Seres Therapeutics announced positive topline results from the company’s Phase 1b placebo-controlled study investigating the effects of SER-287, a potential microbiome therapy, in patients with ulcerative colitis (UC) who failed to respond to current therapies. The study is ongoing and actively recruiting participants.
The results revealed that patients treated with SER-287 showed a dose-dependent benefit in clinical remission rates, and an improvement of mucosal appearance by endoscopy. Importantly, the therapy did not raise safety concerns.
“We are extremely pleased with these SER-287 Phase 1b efficacy and safety study results. The clinical data demonstrate the potential for microbiome therapeutics to provide an effective and safer alternative treatment modality for patients suffering from ulcerative colitis,” Roger J. Pomerantz, MD, president and CEO of Seres, said in a press release.
“Based on the strength of these data, Seres intends to work expeditiously to advance SER-287 into more advanced development studies,” he said. “We plan to further evaluate SER-287 in mild, moderate and severe forms of ulcerative colitis, in maintenance after induction therapy, and we also intend to assess development in Crohn’s disease, and pediatric forms of inflammatory bowel disease.”
Pomerantz said he expects to discuss the data with the U.S. Food and Drug Administration (FDA) “as soon as possible to determine the most accelerated path to advance SER-287 development.”
The Phase 1b study (NCT02618187) is a double-blinded, placebo-controlled, multiple-dose trial that enrolled patients with mild-to-moderate UC.
Patients were randomized to one of three treatment groups for eight weeks. In the first group, patients received SER-287 administered daily with an antibiotic (vancomycin) pre-treatment. Another group received weekly dosing of SER-287. The third group was dosed weekly with SER-287 with vancomycin pre-treatment.

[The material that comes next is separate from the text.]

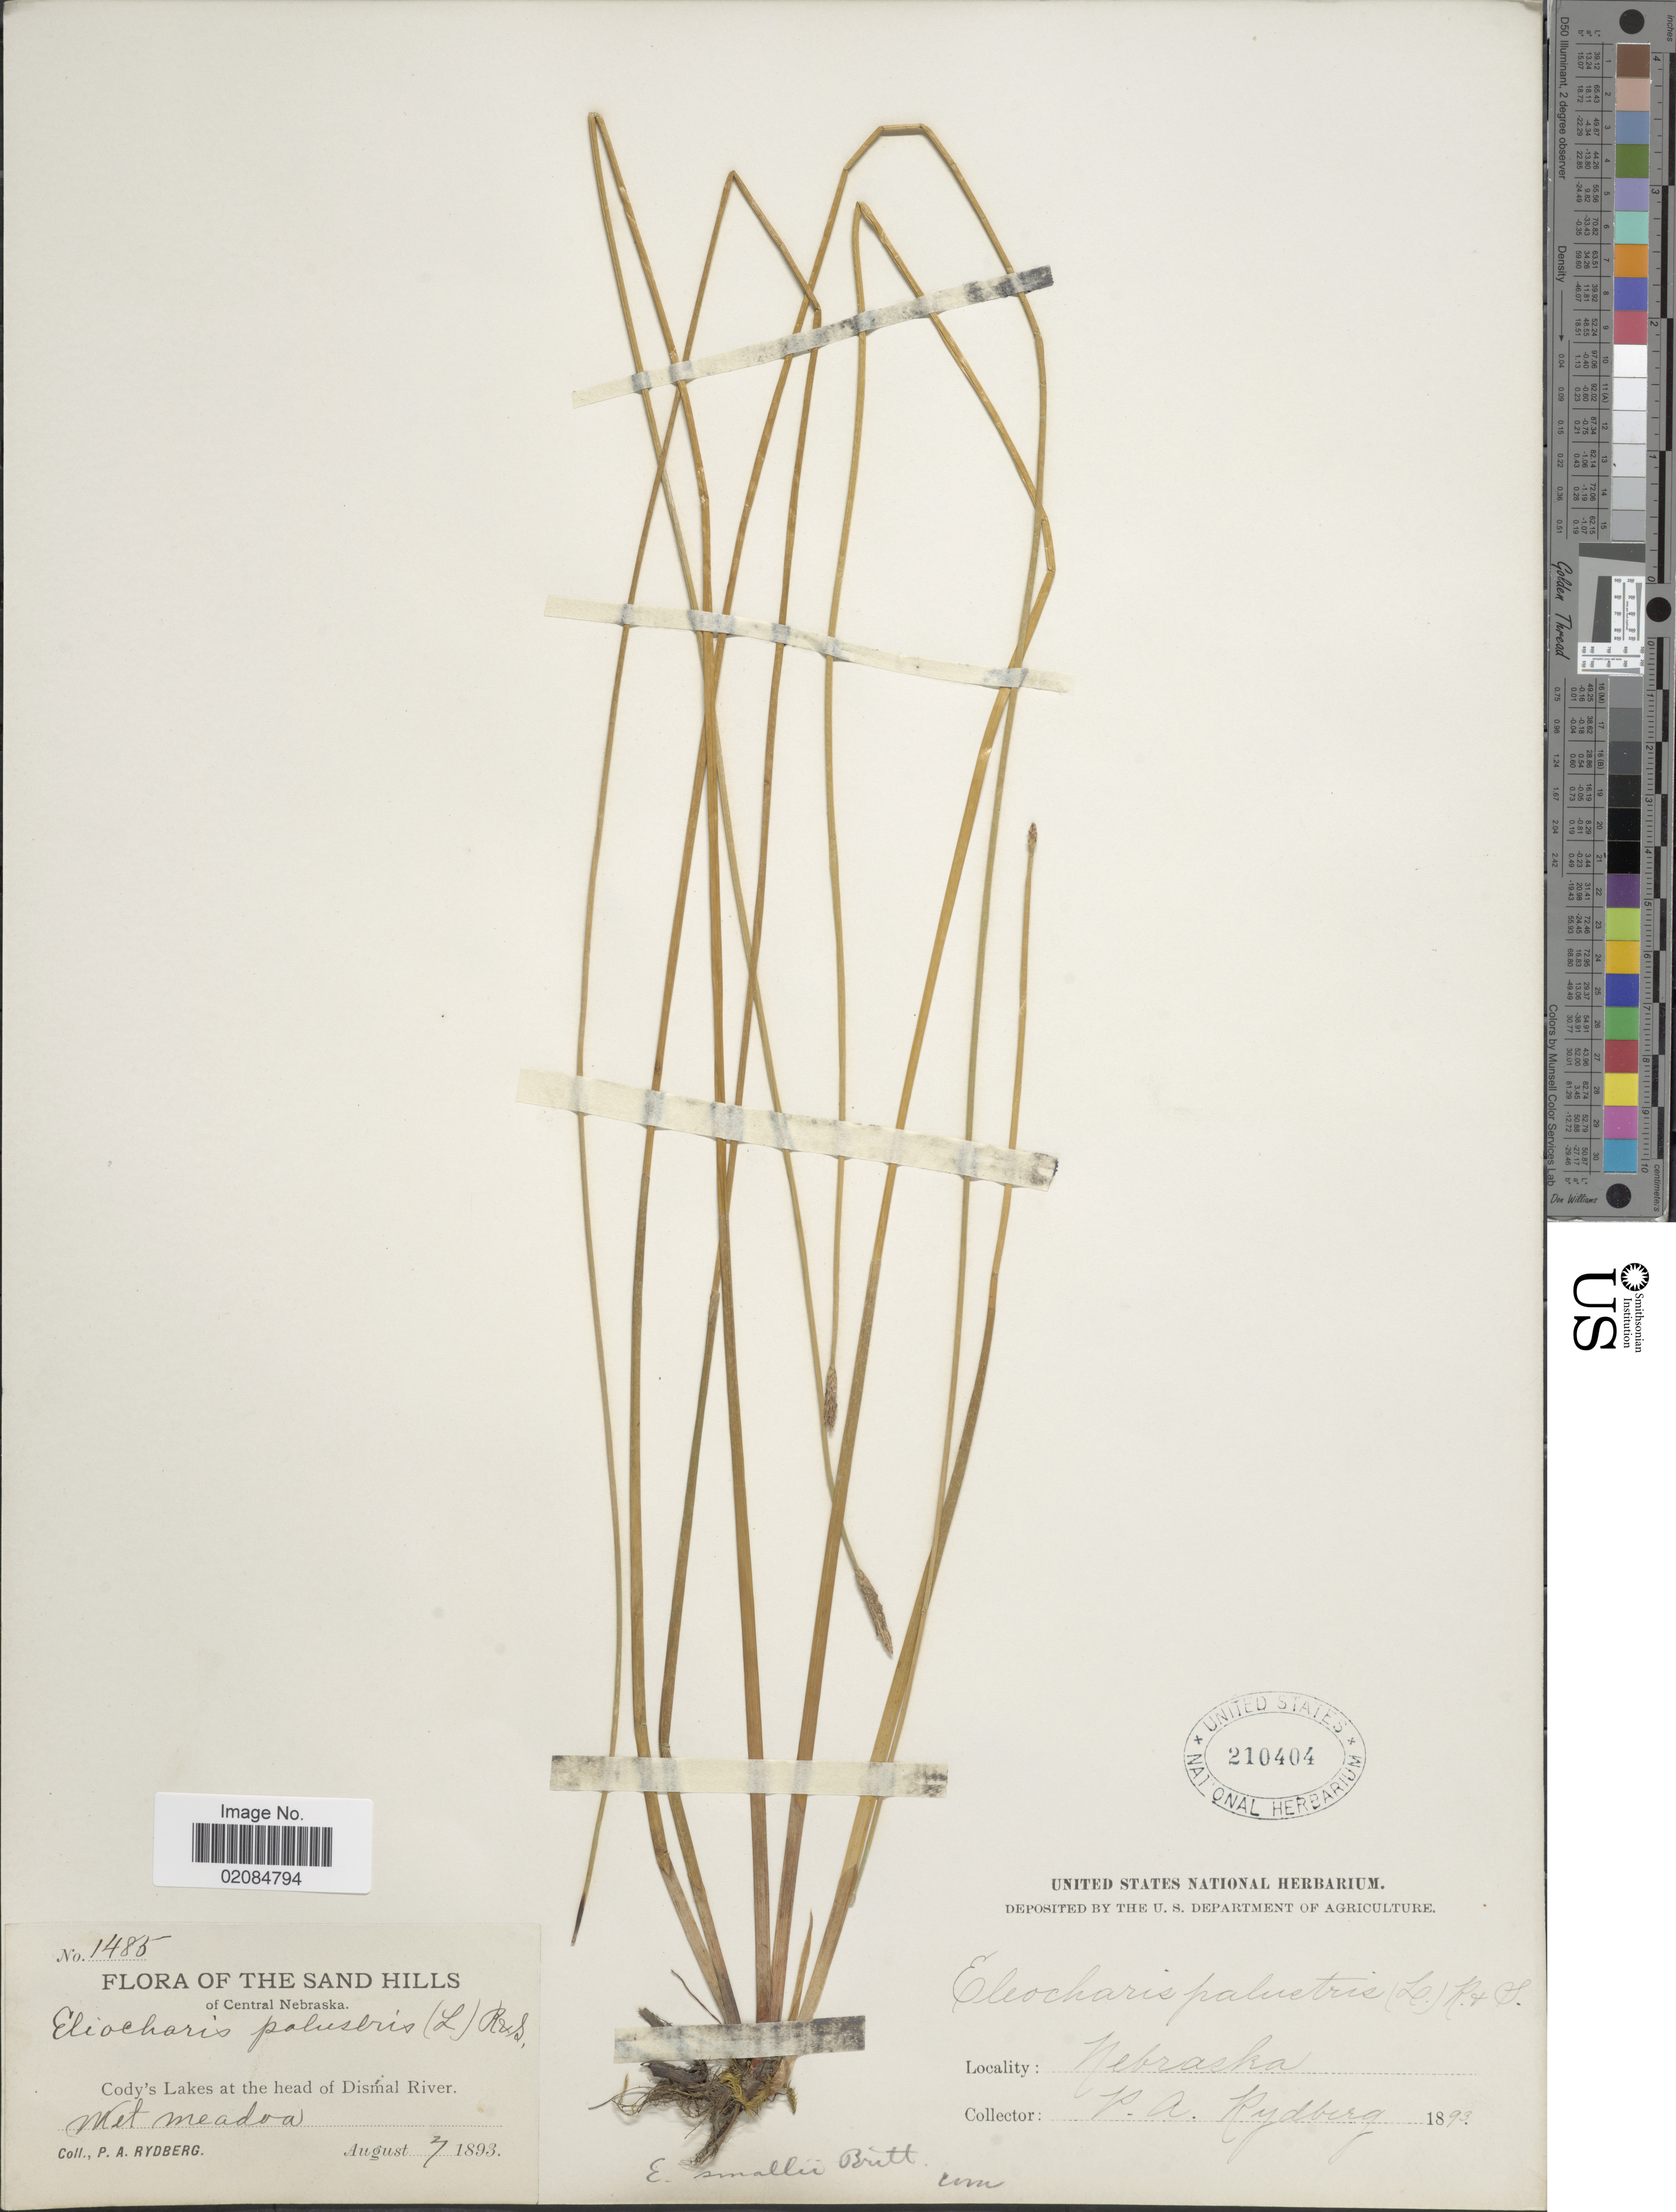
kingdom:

The primary objective was to evaluate the therapy’s safety and tolerability and assess the alterations within the microbiome after the eight-week period. Secondary efficacy endpoints included clinical remission rates, endoscopic improvement, and clinical response, outcomes measured using the Mayo score and endoscopy exam.
The results showed that SER-287 administered for eight weeks led to a dose-dependent improvement of clinical remission rates and an improvement in endoscopic scores. The most significant results were detected when patients received daily doses of SER-287. Adding vancomycin to the drug treatment regimen did not change its effectiveness.
SER-287 is an oral formulation comprised of live bacterial spores, which are inactive forms of the normal bacteria that live in a healthy intestine. The investigational therapy gives scientists the opportunity to understand if delivering normal healthy bacteria via SER-287 to UC patients can help control the disease by restoring the balance of bacteria in their intestines.
Maintaining a heathy microbiome – the collection of naturally residing bacteria within the gut – is vital for maintaining the integrity of the intestinal barrier and reducing inflammation.
“New treatment modalities are urgently needed that both address the inadequate levels of remission with available ulcerative colitis therapies, and have a favorable safety profile,” said Stephen B. Hanauer, MD, professor of medicine, gastroenterology and hepatology at the Feinberg School of Medicine at Northwestern University.
“The dose dependent and highly positive clinical remission rates and endoscopic scores from this study are very encouraging,” he said. “SER-287 may represent an important new treatment option for patients.”